Special Issue Guidelines

  1. Excluding the two covers & the inside front-cover (standardised for Contacts, Contents & publisher’s information) there are 29 pages to fill. So this normally means a maximum 20,00 words for the whole magazine.
  2. We aim to publish most articles at either up to 800 or up to 1600 words (that’s 1 or 2 pages) and sometimes longer if we think the subject matters warrants this (up to 3,000 in very exceptional circumstances – but best to check with editors first if you plan to submit a longer piece).
  3. After headings, graphics & so on, assume 800 words per page.
  4. Encourage contributors to use as few footnotes as possible. (Readers can usually be referred to a ‘full article’ if they are interested.) Please place footnotes at the end of the article and in reduced font-size.
  5. One or two lines of author biography for each contribution is good.
  6. The Editor will contact the author if significant excisions or changes seem necessary. Otherwise this function is only exercised as proof-reading for typos, slight changes to grammar so as the clarify meanings, rendering into colloquial English articles from non-English contributors, etc., etc.
  7. We ask that authors submit articles in the knowledge that although we will always endeavour to negotiate editorial changes with the author, sometimes we have to make editorial decisions without being able to check with the author first (because we work to a tight deadlines and all editorial work on Asylum magazine is unpaid ‘spare time’ labour).
  8. Please submit special issues by email attachments to [email protected], with individual contributions in WORD, Google Docs, or other text formats.

 

deadlines

Deadlines

  1. If you have material in your hands, please forward it to [email protected] as soon as possible. Work on Asylum is not paid.
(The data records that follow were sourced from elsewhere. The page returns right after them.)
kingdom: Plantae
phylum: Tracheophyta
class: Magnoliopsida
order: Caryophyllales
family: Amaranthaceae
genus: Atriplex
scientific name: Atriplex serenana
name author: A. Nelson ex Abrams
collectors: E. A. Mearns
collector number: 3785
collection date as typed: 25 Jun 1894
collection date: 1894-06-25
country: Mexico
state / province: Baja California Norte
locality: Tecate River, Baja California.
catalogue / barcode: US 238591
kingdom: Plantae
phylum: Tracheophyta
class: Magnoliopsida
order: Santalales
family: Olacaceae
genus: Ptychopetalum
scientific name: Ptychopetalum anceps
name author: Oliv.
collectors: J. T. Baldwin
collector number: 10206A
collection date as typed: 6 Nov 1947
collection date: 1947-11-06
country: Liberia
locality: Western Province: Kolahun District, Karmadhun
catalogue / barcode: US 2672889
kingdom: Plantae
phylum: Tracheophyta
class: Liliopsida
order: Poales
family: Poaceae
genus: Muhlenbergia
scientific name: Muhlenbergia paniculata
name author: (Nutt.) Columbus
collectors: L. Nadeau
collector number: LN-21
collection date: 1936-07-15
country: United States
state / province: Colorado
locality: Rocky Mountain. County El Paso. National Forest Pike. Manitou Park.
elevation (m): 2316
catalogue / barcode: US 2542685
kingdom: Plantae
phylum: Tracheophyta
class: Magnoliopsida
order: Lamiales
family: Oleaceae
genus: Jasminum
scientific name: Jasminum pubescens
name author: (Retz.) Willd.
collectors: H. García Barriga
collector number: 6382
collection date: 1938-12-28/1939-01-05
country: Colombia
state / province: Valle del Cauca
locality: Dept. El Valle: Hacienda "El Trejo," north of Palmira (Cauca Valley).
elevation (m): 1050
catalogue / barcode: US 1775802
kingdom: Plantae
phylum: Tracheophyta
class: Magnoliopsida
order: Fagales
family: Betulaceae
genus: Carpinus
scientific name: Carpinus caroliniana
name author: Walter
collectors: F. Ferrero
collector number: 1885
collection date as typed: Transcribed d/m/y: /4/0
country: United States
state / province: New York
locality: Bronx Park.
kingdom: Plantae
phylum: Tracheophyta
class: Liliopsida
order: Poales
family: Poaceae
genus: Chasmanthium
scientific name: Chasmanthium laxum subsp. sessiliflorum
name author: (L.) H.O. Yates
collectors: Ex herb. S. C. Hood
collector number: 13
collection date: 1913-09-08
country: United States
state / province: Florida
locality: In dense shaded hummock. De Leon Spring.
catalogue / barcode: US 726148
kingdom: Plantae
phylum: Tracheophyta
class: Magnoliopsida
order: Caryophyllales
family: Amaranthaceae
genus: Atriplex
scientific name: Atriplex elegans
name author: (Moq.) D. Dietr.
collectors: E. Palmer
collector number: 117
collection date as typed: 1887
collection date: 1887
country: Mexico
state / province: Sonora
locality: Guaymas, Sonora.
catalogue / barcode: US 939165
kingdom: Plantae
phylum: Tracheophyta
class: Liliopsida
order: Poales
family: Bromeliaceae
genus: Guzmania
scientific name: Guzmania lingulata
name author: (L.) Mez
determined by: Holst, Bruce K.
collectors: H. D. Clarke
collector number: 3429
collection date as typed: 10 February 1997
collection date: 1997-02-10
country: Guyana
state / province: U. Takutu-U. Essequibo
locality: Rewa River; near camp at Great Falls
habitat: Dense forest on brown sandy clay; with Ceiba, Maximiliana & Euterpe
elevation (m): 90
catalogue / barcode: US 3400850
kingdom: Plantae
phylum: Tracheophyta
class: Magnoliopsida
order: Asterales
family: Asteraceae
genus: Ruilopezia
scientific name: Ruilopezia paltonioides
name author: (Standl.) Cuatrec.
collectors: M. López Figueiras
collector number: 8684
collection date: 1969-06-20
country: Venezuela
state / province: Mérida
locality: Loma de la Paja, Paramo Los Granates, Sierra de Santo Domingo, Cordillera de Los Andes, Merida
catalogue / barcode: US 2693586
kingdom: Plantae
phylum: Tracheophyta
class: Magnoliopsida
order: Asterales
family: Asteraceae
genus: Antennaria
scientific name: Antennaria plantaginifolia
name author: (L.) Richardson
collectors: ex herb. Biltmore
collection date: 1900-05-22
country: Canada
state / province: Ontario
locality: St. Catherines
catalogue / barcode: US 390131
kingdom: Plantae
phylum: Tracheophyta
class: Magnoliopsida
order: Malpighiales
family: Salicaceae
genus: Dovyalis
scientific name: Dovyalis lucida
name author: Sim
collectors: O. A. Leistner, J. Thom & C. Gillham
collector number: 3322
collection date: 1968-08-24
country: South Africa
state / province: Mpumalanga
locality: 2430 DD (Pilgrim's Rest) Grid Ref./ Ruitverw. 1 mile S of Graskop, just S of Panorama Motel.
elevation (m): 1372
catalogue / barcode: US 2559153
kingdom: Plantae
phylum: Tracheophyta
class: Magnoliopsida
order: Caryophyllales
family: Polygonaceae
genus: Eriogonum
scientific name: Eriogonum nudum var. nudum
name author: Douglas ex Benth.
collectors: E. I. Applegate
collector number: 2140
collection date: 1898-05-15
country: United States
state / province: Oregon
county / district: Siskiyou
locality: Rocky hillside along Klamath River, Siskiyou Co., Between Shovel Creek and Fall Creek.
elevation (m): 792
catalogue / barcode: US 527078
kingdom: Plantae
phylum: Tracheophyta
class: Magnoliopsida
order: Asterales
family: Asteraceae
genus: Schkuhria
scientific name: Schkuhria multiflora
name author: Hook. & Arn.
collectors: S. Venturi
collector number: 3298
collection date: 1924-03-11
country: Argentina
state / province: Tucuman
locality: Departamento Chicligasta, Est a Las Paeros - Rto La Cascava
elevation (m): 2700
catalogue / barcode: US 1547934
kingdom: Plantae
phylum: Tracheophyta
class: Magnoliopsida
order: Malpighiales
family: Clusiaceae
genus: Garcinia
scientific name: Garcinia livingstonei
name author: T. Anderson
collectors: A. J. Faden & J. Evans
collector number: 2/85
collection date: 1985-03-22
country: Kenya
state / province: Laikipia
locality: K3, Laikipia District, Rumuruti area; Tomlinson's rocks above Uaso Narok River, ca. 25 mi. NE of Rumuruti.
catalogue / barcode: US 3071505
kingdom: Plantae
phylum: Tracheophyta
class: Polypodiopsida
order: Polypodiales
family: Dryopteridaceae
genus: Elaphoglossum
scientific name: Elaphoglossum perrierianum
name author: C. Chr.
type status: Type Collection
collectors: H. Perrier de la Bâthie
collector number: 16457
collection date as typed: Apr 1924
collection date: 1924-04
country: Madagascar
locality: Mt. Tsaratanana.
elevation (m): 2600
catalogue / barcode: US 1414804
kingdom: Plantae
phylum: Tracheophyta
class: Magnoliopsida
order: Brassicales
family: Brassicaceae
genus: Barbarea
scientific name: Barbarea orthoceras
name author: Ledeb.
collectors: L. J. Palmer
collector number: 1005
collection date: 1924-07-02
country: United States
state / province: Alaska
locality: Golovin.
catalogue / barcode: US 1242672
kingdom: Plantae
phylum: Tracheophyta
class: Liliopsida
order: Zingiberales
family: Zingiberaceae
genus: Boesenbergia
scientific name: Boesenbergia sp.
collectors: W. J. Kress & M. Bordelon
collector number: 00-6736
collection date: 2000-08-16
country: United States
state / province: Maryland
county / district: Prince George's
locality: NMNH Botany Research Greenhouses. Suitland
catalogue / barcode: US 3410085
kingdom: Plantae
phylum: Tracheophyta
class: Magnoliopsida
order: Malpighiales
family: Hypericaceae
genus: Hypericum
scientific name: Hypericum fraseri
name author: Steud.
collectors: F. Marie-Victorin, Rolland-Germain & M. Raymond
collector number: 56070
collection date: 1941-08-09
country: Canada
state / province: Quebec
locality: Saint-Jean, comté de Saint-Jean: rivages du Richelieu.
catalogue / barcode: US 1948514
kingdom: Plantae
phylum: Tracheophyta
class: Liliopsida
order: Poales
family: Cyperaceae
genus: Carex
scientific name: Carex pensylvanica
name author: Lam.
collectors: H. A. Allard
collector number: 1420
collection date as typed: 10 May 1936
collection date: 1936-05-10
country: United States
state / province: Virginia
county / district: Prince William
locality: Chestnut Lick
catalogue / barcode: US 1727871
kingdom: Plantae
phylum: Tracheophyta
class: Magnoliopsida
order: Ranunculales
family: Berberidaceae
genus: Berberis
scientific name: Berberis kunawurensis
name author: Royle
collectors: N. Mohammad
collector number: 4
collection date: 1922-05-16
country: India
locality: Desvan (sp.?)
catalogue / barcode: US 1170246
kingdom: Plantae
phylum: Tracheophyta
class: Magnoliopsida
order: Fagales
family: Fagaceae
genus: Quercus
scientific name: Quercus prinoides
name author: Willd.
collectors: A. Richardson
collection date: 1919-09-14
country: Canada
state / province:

It is a ‘spare-time’ labour, so has to be fitted into the gaps, as and when, between people otherwise trying to make a living.
  2. If you are submitting material to a particular deadline (and especially if you are organising a whole issue) please keep the Editor regularly informed about the state of play.
  3. Normally, do not expect anything to reach publication inside 6 months. This enterprise is not face-to-face in an office, but long-distance and waiting for people with busy lives to respond to emails, etc. The timescale for production of an issue: 3 months to collate material, 2 months to edit & organise the issue, 1 month at the publishers for layout, professional proof-reading, printing = 6 months.
  4. The executive editor will collaborate with anyone who wishes to submit material or put together a particular issue of the magazine (for example, on behalf of a particular mental health group). But we do have to meet deadlines.